Implementation Notes¶
- Clear documentation about in-place modification
- Consistent usage across processors
- Robust process history tracking
- Proper logging of transformations
ADR 004: Flexible Function Parameters in Processing Pipeline¶
Status¶
Proposed (Prototype Phase)
Context¶
During rapid prototyping of the processing pipeline, we need to handle various processing configurations while maintaining code flexibility.
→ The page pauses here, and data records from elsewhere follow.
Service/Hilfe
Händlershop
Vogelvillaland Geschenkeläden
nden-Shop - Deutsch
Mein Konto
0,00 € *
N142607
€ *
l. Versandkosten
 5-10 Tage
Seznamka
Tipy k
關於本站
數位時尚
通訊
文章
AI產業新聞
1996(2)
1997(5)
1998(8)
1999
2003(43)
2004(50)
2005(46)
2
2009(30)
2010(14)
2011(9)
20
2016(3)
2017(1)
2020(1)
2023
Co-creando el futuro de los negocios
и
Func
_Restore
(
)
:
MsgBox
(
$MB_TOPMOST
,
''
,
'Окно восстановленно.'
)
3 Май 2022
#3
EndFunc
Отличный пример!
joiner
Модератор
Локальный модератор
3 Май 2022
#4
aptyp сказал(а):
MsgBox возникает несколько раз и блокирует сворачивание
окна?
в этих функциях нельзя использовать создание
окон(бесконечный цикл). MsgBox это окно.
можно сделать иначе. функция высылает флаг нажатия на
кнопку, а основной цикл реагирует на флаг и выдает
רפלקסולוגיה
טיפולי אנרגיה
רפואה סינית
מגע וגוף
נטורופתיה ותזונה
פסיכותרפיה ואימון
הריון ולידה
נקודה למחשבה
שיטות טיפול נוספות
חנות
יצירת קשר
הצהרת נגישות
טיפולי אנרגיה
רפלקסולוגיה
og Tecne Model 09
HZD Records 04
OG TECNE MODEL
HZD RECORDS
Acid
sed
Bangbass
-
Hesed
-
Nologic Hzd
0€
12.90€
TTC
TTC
The system frequently needs optional parameters with sensible defaults, especially in text processing methods.
Current pattern uses Optional types with None defaults:
def translate_text(
self,
text: TextObject,
segment_size: Optional[int] = None,
source_language: Optional[str] = None,
target_language: Optional[str] = None,
template_dict: Optional[Dict] = None,
) -> TextObject:
Decision Drivers¶
- Prototype Phase Requirements
- Need for rapid iteration
- Flexibility in parameter combinations
- Easy testing with minimal parameters
-
Clear default behaviors
-
Processing Context
- Many parameters can be derived from context
- Sensible defaults exist for most parameters
- Some parameters depend on others
-
Parameters may be overridden by configuration
-
Future Evolution
- Will eventually move to configuration objects
- Need to maintain clear parameter relationships
- Must support transition to formal configuration
- Should document parameter dependencies
Decision¶
Use Optional types with None defaults for processing parameters:
def process_text(
self,
text: TextObject,
source_language: Optional[str] = None, # Can be derived from text
segment_size: Optional[int] = None, # Has calculable default
template_dict: Optional[Dict] = None, # Optional customization
) -> TextObject:
"""Process text with flexible parameter configuration."""
# Derive missing parameters
if not source_language:
source_language = text.language
# Calculate defaults when needed
if not segment_size:
segment_size = _calculate_segment_size(
text.content, DEFAULT_TARGET_TOKENS
)
Consequences¶
Positive¶
- Flexibility
- Easy to call with minimal parameters
- Clear default behaviors
- Simple parameter overriding
-
Supports rapid prototyping
-
Clarity
- Type hints maintain clarity
- Default values are explicit
- Parameter requirements are clear
-
Dependencies are visible
-
Evolution Path
- Easy transition to configuration objects
- Clear parameter relationships
- Documented default behaviors
- Maintains type safety
Negative¶
- Validation Overhead
- Need to check for None values
- Parameter dependency checking required
- Default calculations may be repeated
-
Validation spread across code
-
Documentation Requirements
- Need to document default behaviors
- Parameter dependencies must be clear
- Default calculations should be explained
- Configuration patterns need description
Implementation Notes¶
- Parameter Documentation
def process_text(
text: TextObject, # Required base content
source_language: Optional[str] = None, # Derived from text if None
segment_size: Optional[int] = None, # Calculated if None
):
"""Process text with flexible configuration.
Args:
text: Base content to process
source_language: Override text's language if provided
segment_size: Custom segment size or None for automatic
"""
- Default Handling Pattern
def _resolve_parameters(
self,
text: TextObject,
source_language: Optional[str],
segment_size: Optional[int]
) -> tuple[str, int]:
"""Resolve processing parameters with defaults."""
language = source_language or text.language
size = segment_size or _calculate_segment_size(text.content)
return language, size
Future Migration¶
This approach provides clear migration path to configuration objects:
# Future configuration pattern
class ProcessConfig:
source_language: Optional[str] = None
segment_size: Optional[int] = None
def resolve(self, text: TextObject) -> ResolvedConfig:
"""Resolve configuration with defaults."""
Notes¶
This flexible parameter pattern:
- Supports rapid prototyping needs
- Maintains type safety and clarity
- Documents parameter relationships
- Provides path to formal configuration
The approach balances immediate flexibility needs with future evolution to more structured configuration handling.